# Criccieth car park new 2M height barrier



## philgb (Jun 21, 2017)

Criccieth main car park set back from the sea front is not a wild camping spot but many from all over Europe stay the odd night. Many vans park up for the day as well, as it is an ideal parking area. This week Gwynedd council erected a 2M high barrier across the entrance, you can just squeeze a van past the barrier for now!
I asked a council employee why the height barrier, he replied a few weeks ago the car park was full of campers and motorhomes that stayed all week, some motorists complained, this is the result.


----------



## mistericeman (Jun 21, 2017)

philgb said:


> Criccieth main car park set back from the sea front is not a wild camping spot but many from all over Europe stay the odd night. Many vans park up for the day as well, as it is an ideal parking area. This week Gwynedd council erected a 2M high barrier across the entrance, you can just squeeze a van past the barrier for now!
> I asked a council employee why the height barrier, he replied a few weeks ago the car park was full of campers and motorhomes that stayed all week, some motorists complained, this is the result.
> View attachment 54780



Familiar story... sadly.... 

abuse it and lose it, thin end of the wedge I suspect.


----------



## Pauljenny (Jun 21, 2017)

We were there for 3 sodden nights, this time last year. Torrential rain meant that  we needed hard standing. The place was deserted.
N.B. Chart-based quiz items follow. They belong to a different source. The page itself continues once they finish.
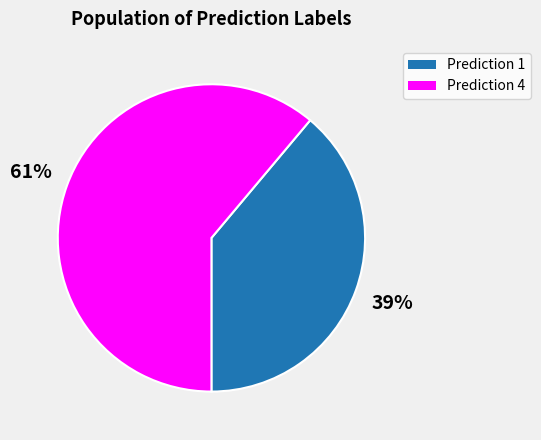

To the nearest percent, what is the average slice percentage?

50%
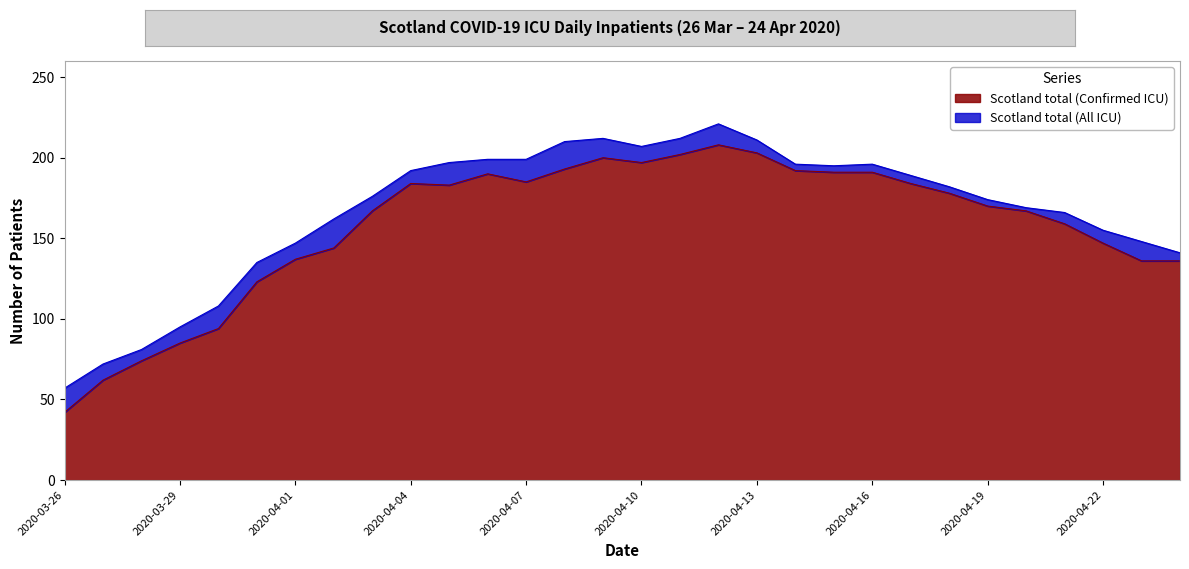

True or false: Scotland total (Confirmed ICU) and Scotland total (All ICU) cross at least once.

False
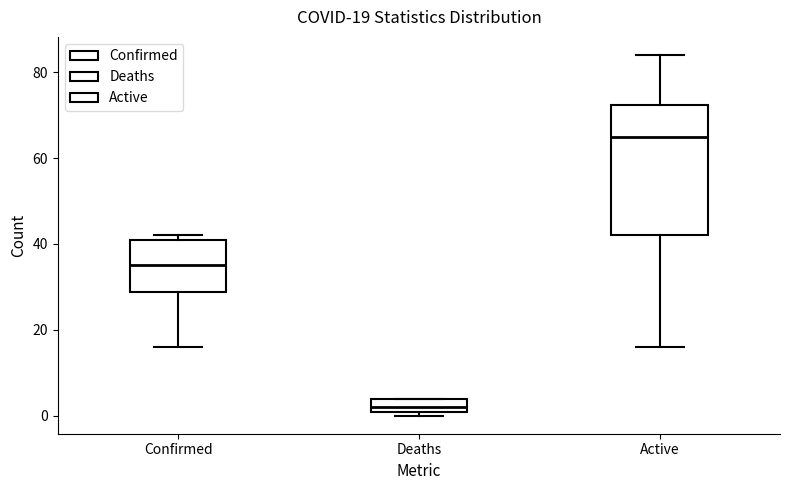

Which box has the lowest median line?

Deaths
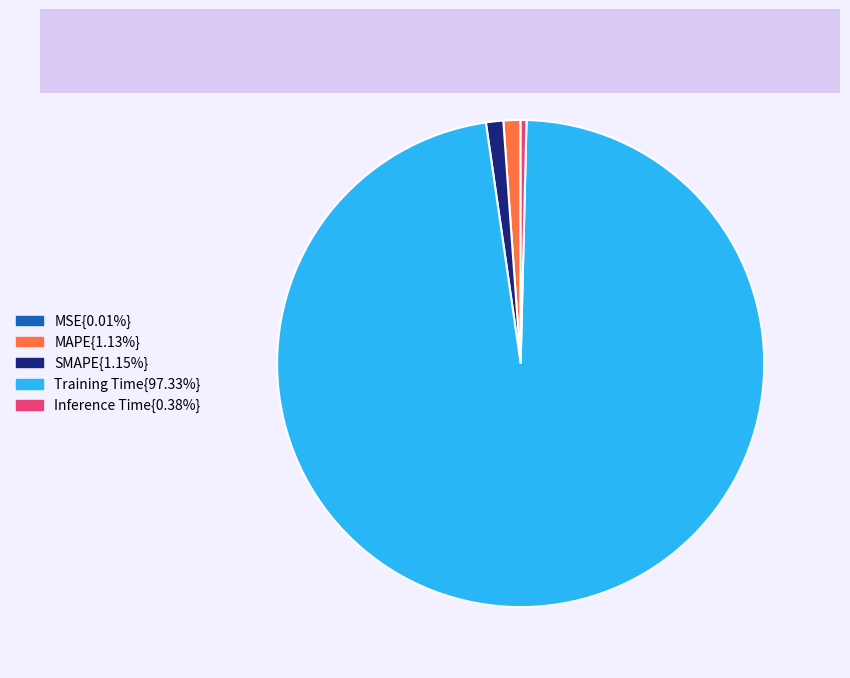

Is there a majority slice in this chart?

Yes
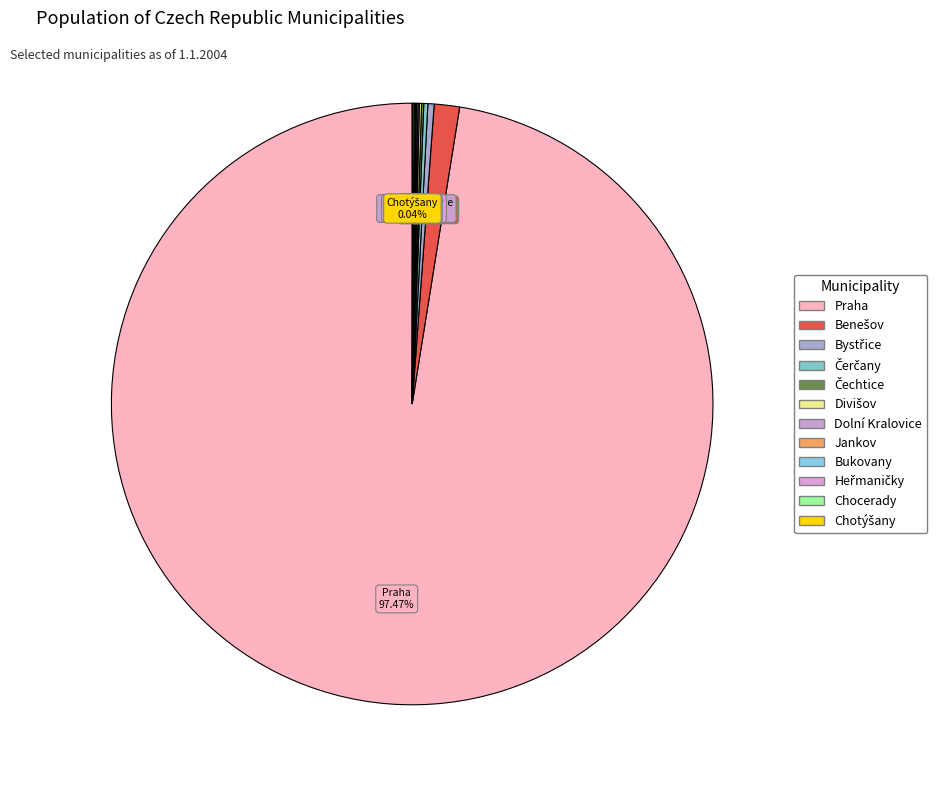

The Heřmaničky slice represents 8% of the pie. True or false?

False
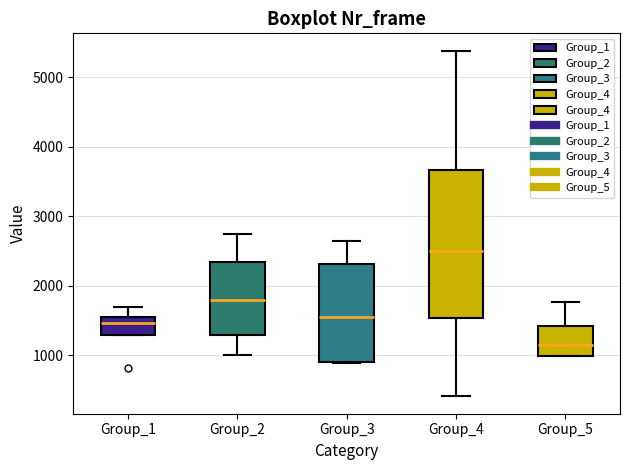

Reading left to right, read every box against the y-axis: the position of its median line, the range the box covers, and the ends of its whiskers. The values are not printed on the chart, so give them approximately, as read against the axis.

Group_1: median 1500 (just below the box's upper edge), box 1300 to 1500, whiskers 1300 to 1700
Group_2: median 1800, box 1300 to 2300, whiskers 1000 to 2700
Group_3: median 1600, box 900 to 2300, whiskers 900 to 2600
Group_4: median 2500, box 1500 to 3700, whiskers 400 to 5400
Group_5: median 1100, box 1000 to 1400, whiskers 1000 to 1800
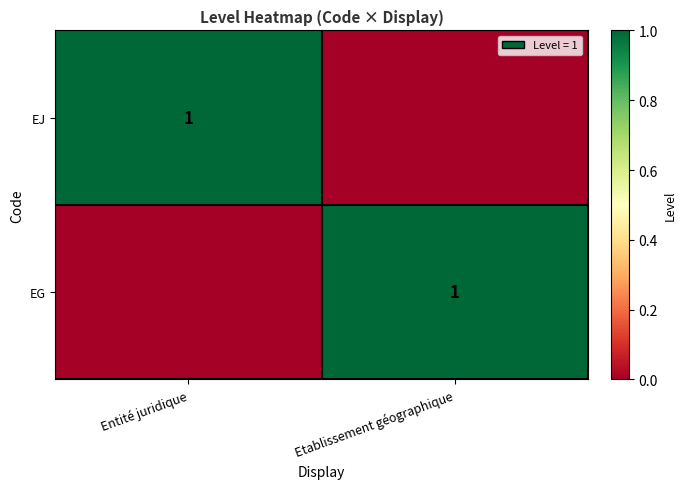

What is the difference between the highest and lowest values at Entité juridique?

1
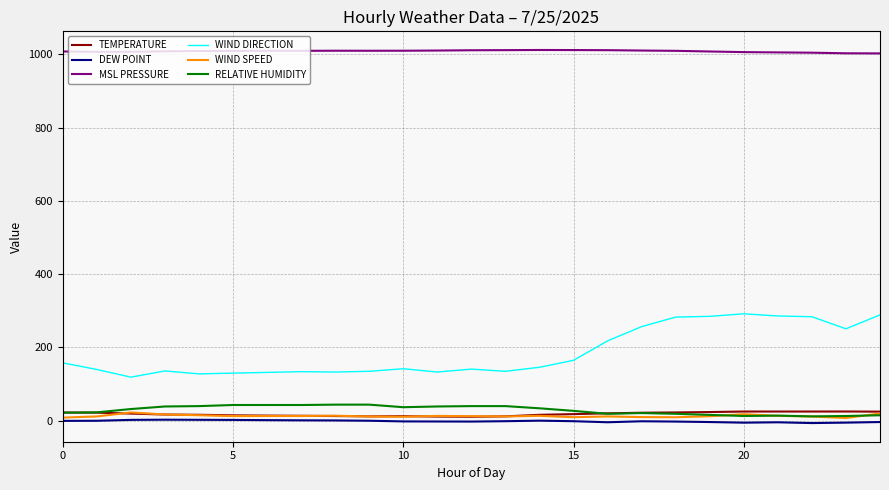

What is the greatest value displayed?

1012.1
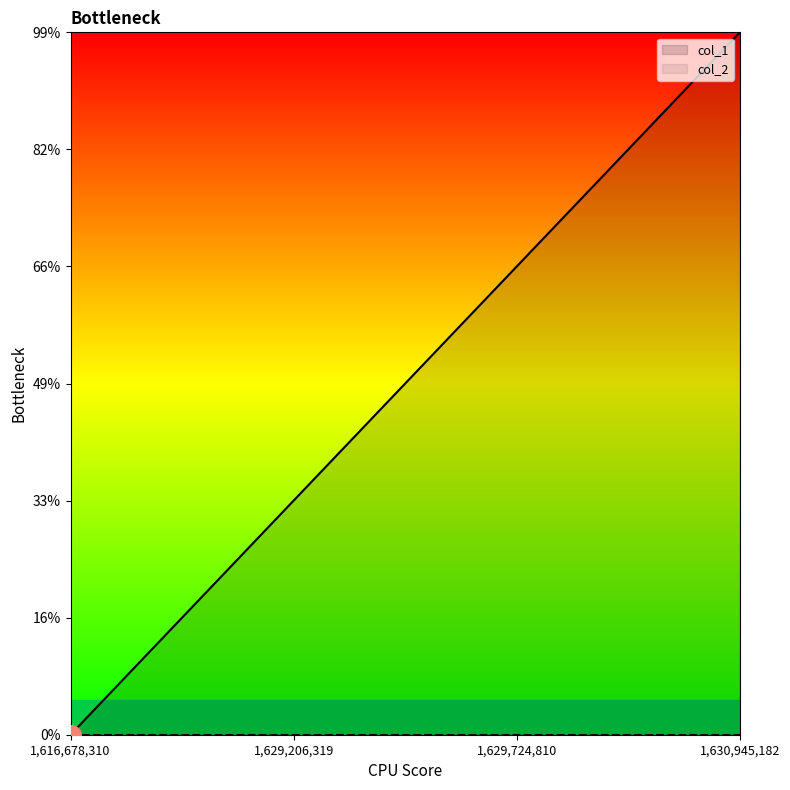

The value at 1630945182 is 1. True or false?

False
   We shopped ,ate and drank locally. Alas never again..
There's a POI on the roadside,about ½ mile to the east. It was scruffy, steep and crowded,with random human turds dotted around.
Well keep a welcome in the hillsides?
Uh huh.


----------



## Moonraker 2 (Jun 22, 2017)

I would say that this just goes to show that we need "aire" sites. As the council put up no camping signs and barriers it just squashes everyone into less and less spaces. If there were more places there would be less vans... apart from the most popular, but then why not make a reasonable charge??


----------